Câmara dos Deputados aprova redução de alíquota sobre SAFs
Líderes partidários chegaram a acordo para deixar cobrança em 5%; a cobrança sobre a receita pela venda de atletas foi mantida

Após negociações entre parlamentares e pressão de clubes, a Câmara dos Deputados recuou e aprovou uma redução na alíquota cobrada às Sociedades Anônimas do Futebol, as chamadas SAF’s.
O destaque aprovado na noite desta terça-feira (16) deixa a alíquota em 5%, ante os 8,5% cobrados atualmente.
Um destaque apresentado pelo PL (Partido Liberal) tentava retomar proposta do inserida pelo Senado de cobrança de 5%. A sugestão foi protocolada após o relator Mauro Benevides Filho (PDT-CE) retirar a previsão, mantendo a redação já sancionada da Lei Complementar nº 214, de 8,5%.
Em reunião do relator com lideranças da Câmara nesta terça-feira (16), foi firmado acordo para retomar a proposta do Senado neste trecho, como pleiteava o PL. O acordo ainda incluiu uma equiparação da cobrança sobre as SAFs a dos clubes associativos.
Venda de jogadores
A Câmara, também com base no acordo, rejeitou destaque do PL sobre a importação de direitos desportivos de atletas. O texto aprovado coloca na base de cálculo da cobrança a receita pela venda do jogador.

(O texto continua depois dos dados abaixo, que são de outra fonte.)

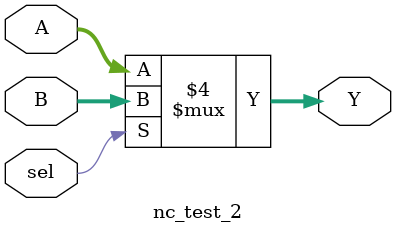
<source format=v>

`timescale 1ns / 100ps

module nc_test_2(Y, A, B, sel);
output [15:0] Y;
input [15:0] A, B;
input sel;
reg [15:0] Y;
always @(A or B or sel)
if (sel == 1'b0)
Y = A;
else
Y = B;
endmodule

</source>
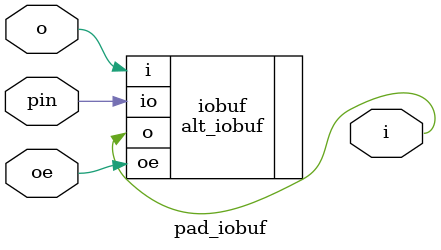
<source format=v>
module pad_iobuf
  (
  pin,
  i,
  o,
  oe
  );

parameter TYPE = "3.0-V LVTTL";

inout pin;
output i;
input o;
input oe;

alt_iobuf #(.io_standard(TYPE)) iobuf
  (
  .io (pin),
  .i (o),
  .o (i),
  .oe (oe)
  );

endmodule

</source>
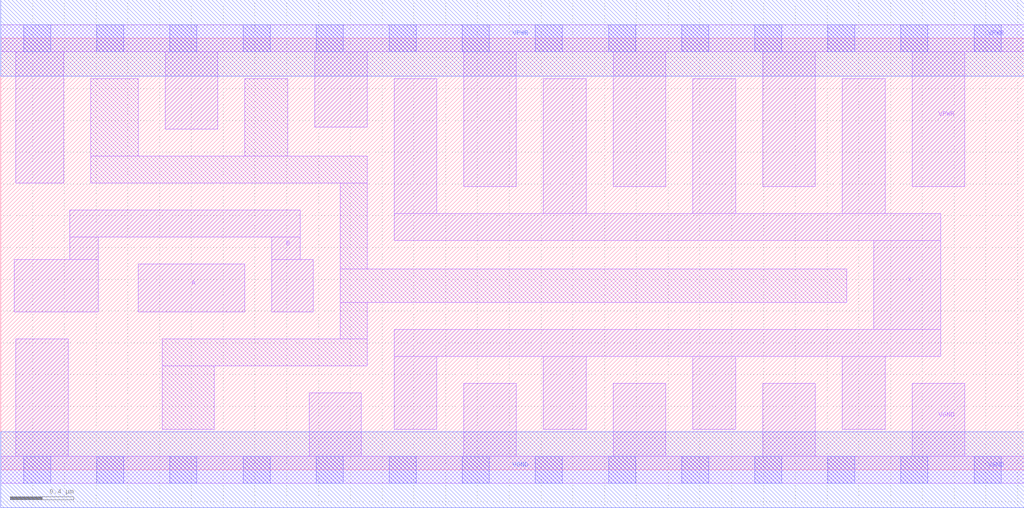
<source format=lef>
# Copyright 2020 The SkyWater PDK Authors
#
# Licensed under the Apache License, Version 2.0 (the "License");
# you may not use this file except in compliance with the License.
# You may obtain a copy of the License at
#
#     https://www.apache.org/licenses/LICENSE-2.0
#
# Unless required by applicable law or agreed to in writing, software
# distributed under the License is distributed on an "AS IS" BASIS,
# WITHOUT WARRANTIES OR CONDITIONS OF ANY KIND, either express or implied.
# See the License for the specific language governing permissions and
# limitations under the License.
#
# SPDX-License-Identifier: Apache-2.0

VERSION 5.7 ;
  NAMESCASESENSITIVE ON ;
  NOWIREEXTENSIONATPIN ON ;
  DIVIDERCHAR "/" ;
  BUSBITCHARS "[]" ;
UNITS
  DATABASE MICRONS 200 ;
END UNITS
PROPERTYDEFINITIONS
  MACRO maskLayoutSubType STRING ;
  MACRO prCellType STRING ;
  MACRO originalViewName STRING ;
END PROPERTYDEFINITIONS
MACRO sky130_fd_sc_hdll__and2_8
  CLASS CORE ;
  FOREIGN sky130_fd_sc_hdll__and2_8 ;
  ORIGIN  0.000000  0.000000 ;
  SIZE  6.440000 BY  2.720000 ;
  SYMMETRY X Y R90 ;
  SITE unithd ;
  PIN A
    ANTENNAGATEAREA  0.555000 ;
    DIRECTION INPUT ;
    USE SIGNAL ;
    PORT
      LAYER li1 ;
        RECT 0.865000 0.995000 1.535000 1.295000 ;
    END
  END A
  PIN B
    ANTENNAGATEAREA  0.555000 ;
    DIRECTION INPUT ;
    USE SIGNAL ;
    PORT
      LAYER li1 ;
        RECT 0.085000 0.995000 0.615000 1.325000 ;
        RECT 0.435000 1.325000 0.615000 1.465000 ;
        RECT 0.435000 1.465000 1.885000 1.635000 ;
        RECT 1.705000 0.995000 1.965000 1.325000 ;
        RECT 1.705000 1.325000 1.885000 1.465000 ;
    END
  END B
  PIN VGND
    ANTENNADIFFAREA  1.456000 ;
    DIRECTION INOUT ;
    USE SIGNAL ;
    PORT
      LAYER li1 ;
        RECT 0.000000 -0.085000 6.440000 0.085000 ;
        RECT 0.095000  0.085000 0.425000 0.825000 ;
        RECT 1.940000  0.085000 2.270000 0.485000 ;
        RECT 2.915000  0.085000 3.245000 0.545000 ;
        RECT 3.855000  0.085000 4.185000 0.545000 ;
        RECT 4.795000  0.085000 5.125000 0.545000 ;
        RECT 5.735000  0.085000 6.065000 0.545000 ;
      LAYER mcon ;
        RECT 0.145000 -0.085000 0.315000 0.085000 ;
        RECT 0.605000 -0.085000 0.775000 0.085000 ;
        RECT 1.065000 -0.085000 1.235000 0.085000 ;
        RECT 1.525000 -0.085000 1.695000 0.085000 ;
        RECT 1.985000 -0.085000 2.155000 0.085000 ;
        RECT 2.445000 -0.085000 2.615000 0.085000 ;
        RECT 2.905000 -0.085000 3.075000 0.085000 ;
        RECT 3.365000 -0.085000 3.535000 0.085000 ;
        RECT 3.825000 -0.085000 3.995000 0.085000 ;
        RECT 4.285000 -0.085000 4.455000 0.085000 ;
        RECT 4.745000 -0.085000 4.915000 0.085000 ;
        RECT 5.205000 -0.085000 5.375000 0.085000 ;
        RECT 5.665000 -0.085000 5.835000 0.085000 ;
        RECT 6.125000 -0.085000 6.295000 0.085000 ;
      LAYER met1 ;
        RECT 0.000000 -0.240000 6.440000 0.240000 ;
    END
  END VGND
  PIN VPWR
    ANTENNADIFFAREA  2.010000 ;
    DIRECTION INOUT ;
    USE SIGNAL ;
    PORT
      LAYER li1 ;
        RECT 0.000000 2.635000 6.440000 2.805000 ;
        RECT 0.095000 1.805000 0.395000 2.635000 ;
        RECT 1.035000 2.145000 1.365000 2.635000 ;
        RECT 1.975000 2.160000 2.305000 2.635000 ;
        RECT 2.915000 1.785000 3.245000 2.635000 ;
        RECT 3.855000 1.785000 4.185000 2.635000 ;
        RECT 4.795000 1.785000 5.125000 2.635000 ;
        RECT 5.735000 1.785000 6.065000 2.635000 ;
      LAYER mcon ;
        RECT 0.145000 2.635000 0.315000 2.805000 ;
        RECT 0.605000 2.635000 0.775000 2.805000 ;
        RECT 1.065000 2.635000 1.235000 2.805000 ;
        RECT 1.525000 2.635000 1.695000 2.805000 ;
        RECT 1.985000 2.635000 2.155000 2.805000 ;
        RECT 2.445000 2.635000 2.615000 2.805000 ;
        RECT 2.905000 2.635000 3.075000 2.805000 ;
        RECT 3.365000 2.635000 3.535000 2.805000 ;
        RECT 3.825000 2.635000 3.995000 2.805000 ;
        RECT 4.285000 2.635000 4.455000 2.805000 ;
        RECT 4.745000 2.635000 4.915000 2.805000 ;
        RECT 5.205000 2.635000 5.375000 2.805000 ;
        RECT 5.665000 2.635000 5.835000 2.805000 ;
        RECT 6.125000 2.635000 6.295000 2.805000 ;
      LAYER met1 ;
        RECT 0.000000 2.480000 6.440000 2.960000 ;
    END
  END VPWR
  PIN X
    ANTENNADIFFAREA  1.862000 ;
    DIRECTION OUTPUT ;
    USE SIGNAL ;
    PORT
      LAYER li1 ;
        RECT 2.475000 0.255000 2.745000 0.715000 ;
        RECT 2.475000 0.715000 5.915000 0.885000 ;
        RECT 2.475000 1.445000 5.915000 1.615000 ;
        RECT 2.475000 1.615000 2.745000 2.465000 ;
        RECT 3.415000 0.255000 3.685000 0.715000 ;
        RECT 3.415000 1.615000 3.685000 2.465000 ;
        RECT 4.355000 0.255000 4.625000 0.715000 ;
        RECT 4.355000 1.615000 4.625000 2.465000 ;
        RECT 5.295000 0.255000 5.565000 0.715000 ;
        RECT 5.295000 1.615000 5.565000 2.465000 ;
        RECT 5.495000 0.885000 5.915000 1.445000 ;
    END
  END X
  OBS
    LAYER li1 ;
      RECT 0.565000 1.805000 2.305000 1.975000 ;
      RECT 0.565000 1.975000 0.865000 2.465000 ;
      RECT 1.015000 0.255000 1.345000 0.655000 ;
      RECT 1.015000 0.655000 2.305000 0.825000 ;
      RECT 1.535000 1.975000 1.805000 2.465000 ;
      RECT 2.135000 0.825000 2.305000 1.055000 ;
      RECT 2.135000 1.055000 5.325000 1.265000 ;
      RECT 2.135000 1.265000 2.305000 1.805000 ;
  END
  PROPERTY maskLayoutSubType "abstract" ;
  PROPERTY prCellType "standard" ;
  PROPERTY originalViewName "layout" ;
END sky130_fd_sc_hdll__and2_8

</source>
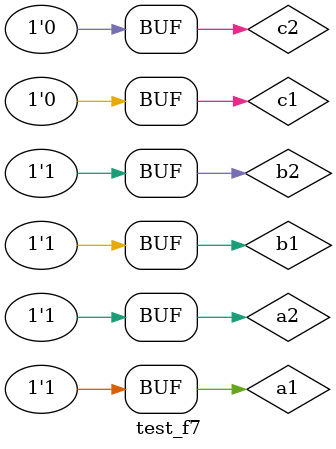
<source format=v>
/*
    -identificação: 

Guia_0706 - 12 / 09 / 2024

Nome: Davi Cândido de Almeida
Matricula: 857859
Código de Pessoa: 1527368

*/



 module f0706( output s, input a1, input b1, input c1, input a2, input b2, input c2);
    
    // definir dados locais

    xnor XNOR1(xnor1, a1, a2);
    xnor XNOR2(xnor2, b1, b2);
    xnor XNOR3(xnor3, c1, c2);

    and AND(s, xnor1, xnor2, xnor3);

 endmodule // mux
    
 module test_f7;

    // ------------------------- definir dados
    reg a1;
    reg b1;
    reg c1;

    reg a2;
    reg b2;
    reg c2;



    f0706 f0706 ( Resf0706, a1, b1, c1, a2, b2, c2 );

    // ------------------------- parte principal
    initial
    begin : main
        $display("Guia_0706 - Davi Cândido de Almeida - 857859");
        $display("  Comparações: 1-igual  0-diferente   ");
 
        $display("   a1  b1  c1   a2  b2  c2     Result");
        // projetar testes do modulo
        a1 = 1'b0; b1 = 1'b0; c1= 1'b0; a2 = 1'b0; b2 = 1'b0; #1; c2 = 1'b0; #1;

        #1 $monitor("%4b%4b%4b %4b%4b%4b    %4b", a1, b1, c1, a2, b2, c2,  Resf0706);
        //#1 $monitor("%4b %4b %4b  %4b %4b", x, y, sel, Resf0706_or, Resf0706_Nor);

  // Combinations with sel_3 = 0
        // sel_1 = 0, sel_2 = 0
        a1 = 1'b0; b1 = 1'b0; c1 = 1'b0; a2 = 1'b0; b2 = 1'b0; #1; c2 = 1'b0; #1;
        a1 = 1'b0; b1 = 1'b1; c1 = 1'b0; a2 = 1'b0; b2 = 1'b0; #1; c2 = 1'b0; #1;
        a1 = 1'b1; b1 = 1'b0; c1 = 1'b0; a2 = 1'b0; b2 = 1'b0; #1; c2 = 1'b0; #1;
        a1 = 1'b1; b1 = 1'b1; c1 = 1'b0; a2 = 1'b0; b2 = 1'b0; #1; c2 = 1'b0; #1;
        a1 = 1'b0; b1 = 1'b0; c1 = 1'b0; a2 = 1'b1; b2 = 1'b0; #1; c2 = 1'b0; #1;
        a1 = 1'b0; b1 = 1'b1; c1 = 1'b0; a2 = 1'b1; b2 = 1'b0; #1; c2 = 1'b0; #1;
        a1 = 1'b1; b1 = 1'b0; c1 = 1'b0; a2 = 1'b1; b2 = 1'b0; #1; c2 = 1'b0; #1;
        a1 = 1'b1; b1 = 1'b1; c1 = 1'b0; a2 = 1'b1; b2 = 1'b0; #1; c2 = 1'b0; #1;

        a1 = 1'b0; b1 = 1'b0; c1 = 1'b0; a2 = 1'b0; b2 = 1'b1; #1; c2 = 1'b0; #1;
        a1 = 1'b0; b1 = 1'b1; c1 = 1'b0; a2 = 1'b0; b2 = 1'b1; #1; c2 = 1'b0; #1;
        a1 = 1'b1; b1 = 1'b0; c1 = 1'b0; a2 = 1'b0; b2 = 1'b1; #1; c2 = 1'b0; #1;
        a1 = 1'b1; b1 = 1'b1; c1 = 1'b0; a2 = 1'b0; b2 = 1'b1; #1; c2 = 1'b0; #1;
        a1 = 1'b0; b1 = 1'b0; c1 = 1'b0; a2 = 1'b1; b2 = 1'b1; #1; c2 = 1'b0; #1;
        a1 = 1'b0; b1 = 1'b1; c1 = 1'b0; a2 = 1'b1; b2 = 1'b1; #1; c2 = 1'b0; #1;
        a1 = 1'b1; b1 = 1'b0; c1 = 1'b0; a2 = 1'b1; b2 = 1'b1; #1; c2 = 1'b0; #1;
        a1 = 1'b1; b1 = 1'b1; c1 = 1'b0; a2 = 1'b1; b2 = 1'b1; #1; c2 = 1'b0; #1;


    end
endmodule // test_f7


/*
    -Saídas de resultados:

Guia_0706 - Davi Cândido de Almeida - 857859
  Comparações: 1-igual  0-diferente   
   a1  b1  c1   a2  b2  c2     Result
   0   0   0    0   0   0       1
   0   1   0    0   0   0       0
   1   0   0    0   0   0       0
   1   1   0    0   0   0       0
   0   0   0    1   0   0       0
   0   1   0    1   0   0       0
   1   0   0    1   0   0       1
   1   1   0    1   0   0       0
   0   0   0    0   1   0       0
   0   1   0    0   1   0       1
   1   0   0    0   1   0       0
   1   1   0    0   1   0       0
   0   0   0    1   1   0       0
   0   1   0    1   1   0       0
   1   0   0    1   1   0       0
   1   1   0    1   1   0       1
*/

/*
    -Notas:

Para compilar: iverilog -o Guia_0706.vvp Guia_0706.v
Para executar: vvp Guia_0706.vvp
*/


</source>
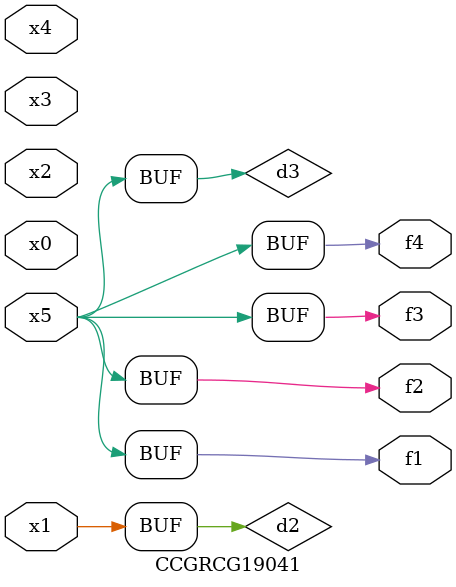
<source format=v>
module CCGRCG19041(
	input x0, x1, x2, x3, x4, x5,
	output f1, f2, f3, f4
);

	wire d1, d2, d3;

	not (d1, x5);
	or (d2, x1);
	xnor (d3, d1);
	assign f1 = d3;
	assign f2 = d3;
	assign f3 = d3;
	assign f4 = d3;
endmodule

</source>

A proposta aprovada pelo Senado previa que a receita decorrente da cessão dos direitos desportivos dos atletas e da transferência do atleta para outra entidade desportiva não seria incluída na base de cálculo do pagamento mensal.
Benevides reverteu a mudança na Câmara, mas o PL tentava emplacar destaque para garantir que a transação não entrasse na base de cálculo. Acordo entre líderes que viabilizou a alíquota para SAFs e clubes a 5%, no entanto, previu a rejeição desse destaque. No plenário, o acordo foi referendado com placar de 334 a 15.
As alterações ocorrem no âmbito da tramitação de projeto de lei complementar da segunda etapa da regulamentação da reforma tributária. A matéria que teve o texto-base aprovado nesta segunda-feira e os destaques ficaram para o dia seguinte.
A proposta conclui a reforma tributária ao detalhar as regras de funcionamento dos novos tributos: o IBS (Imposto sobre Bens e Serviços) e a CBS (Contribuição sobre Bens e Serviços).
O texto institui de forma definitiva o Comitê Gestor do IBS, responsável por administrar o imposto compartilhado entre União, estados e municípios. O colegiado passa a ter estrutura própria, caráter público especial, governança permanente, mandatos definidos e alternância entre representantes estaduais e municipais.